Provided passage —
======

Computation in Nature

There is often a synchronicity to the process of science; great discoveries tend to bubble up in clumps rather than by themselves. Just like the physical landscape can shape and circumscribe the behavior of a human, an intellectual landscape can shape human thought. Great ideas are often discovered by several people simultaneously: calculus was invented by Newton and Leibniz independently; just like how Darwin discovered evolution around the same time as Alfred Russell Wallace. The materials for a new idea are often in place, it only remains for someone to come along and arrange them in a new order. It's no coincidence that the discovery of the structure of DNA occurred around the same time the first electronic computers were invented. Alan Turing, one of the godfathers of the modern computer, published a paper on the chemical basis of biological development. Similarly, John Von Neumann had a interest in the computational nature of organisms. These great thinkers developed the frameworks for computers at around the same time biologists and geneticists were uncovering the frameworks behind our bodies and cells. The confluence of these two areas of thought has transformed the philosophical landscape of the world. We now know that biological organisms on Earth are universally governed by DNA, a deceptively simple string of chemicals which is composed of four fundamental molecules. These molecules, in various combinations, are the basis for the complexity of life around us. Just like computer programs at their fundamental level are just 1s and 0s, biological organisms are just a complex arrangement of coded instructions.

Through the process of natural selection nature has very slowly computed the genetic organization of each organism. One only needs to go to their nearest forest or pond to witness the enormous variety of elegant solutions nature has produced to solve very complex problems. The wings on an insect allow that insect to maneuver far more gracefully than the best helicopter or drone today. Any tweak or disruption to the wing design would probably produce a useless wing. The insect wing has been finely-tuned over millions of years of natural selection to be as aerodynamic and bio-chemically efficient as possible. This type of evolutionary computation is how organisms adapt to their environment.

Nor is it by chance that human technology has long been inspired by the natural world. Try watching a pelican soar through the air and then watch a Boeing 737 performing the same action. Look at the skeg on a boat and then look at fins of a fish. Look at your eyeball and then look at the lens of a camera. Naturally-inspired technology is all around us and it's no coincidence. The natural world, in all its complexity and diversity, has produced a wealth of engineering solutions to extremely difficult problems--all without the aid of any engineers! It's often simply easier to adapt the solutions of nature--which took millions of years of slow evolutionary computation to produce--than come up with original solutions.

======

Write a continuation of the essay on computation in nature, starting after its final sentence. The material that comes next has no connection to the essay on computation in nature.

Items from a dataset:
======

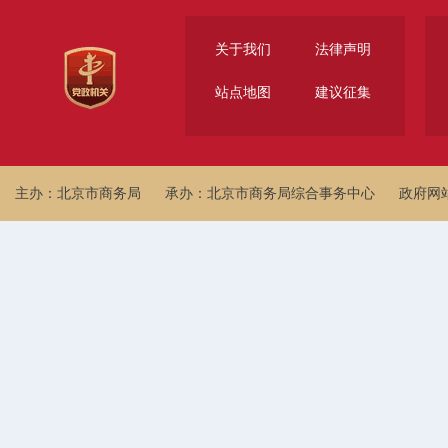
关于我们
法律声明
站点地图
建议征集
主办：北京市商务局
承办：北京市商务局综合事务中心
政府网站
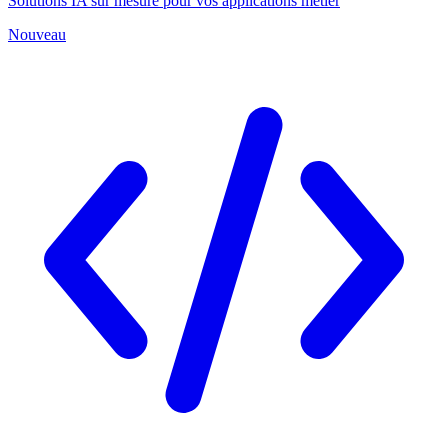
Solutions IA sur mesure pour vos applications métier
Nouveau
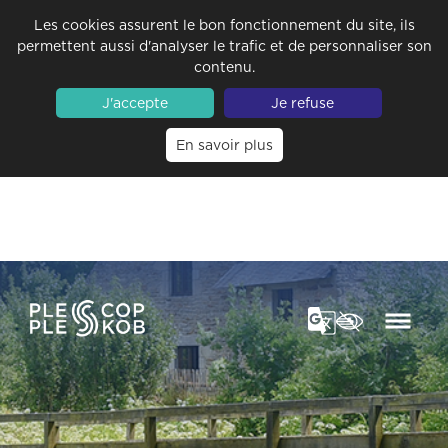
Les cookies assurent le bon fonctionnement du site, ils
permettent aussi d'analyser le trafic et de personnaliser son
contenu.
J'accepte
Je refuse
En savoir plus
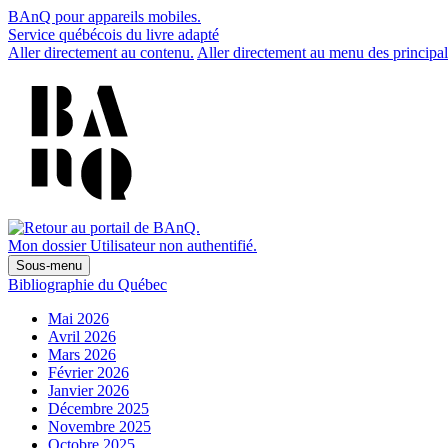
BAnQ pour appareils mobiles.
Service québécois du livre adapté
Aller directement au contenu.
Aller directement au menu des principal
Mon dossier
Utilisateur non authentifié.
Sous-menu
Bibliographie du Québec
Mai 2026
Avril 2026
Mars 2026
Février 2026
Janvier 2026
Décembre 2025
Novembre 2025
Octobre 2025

======

Written answer —
When humans invent a new technology, we're really doing the same type of thing plants and animals do when they evolve new traits. But instead of performing this computation through millions of years of evolution, we developed the ability to model the world and perform this computation in our heads. No other animal on Earth, so far as we know, has outperformed us in this area. A rich array of methods for exploiting this type of natural computation has led to a surge in technological innovation throughout scientific history.

For this reason I believe that discovery of new forms of life--particularly life that evolved on other planets--could provide enormous economic and scientific value to humanity. More than the sheer mystery that extraterrestrial life provides, the discovery of an entirely new history of evolutionary computation would provide humans with new ideas for further scientific innovation. Even if we don't discover "intelligent" life on other planets, the discovery of alien ecosystems would surely be a trigger for new technological innovations.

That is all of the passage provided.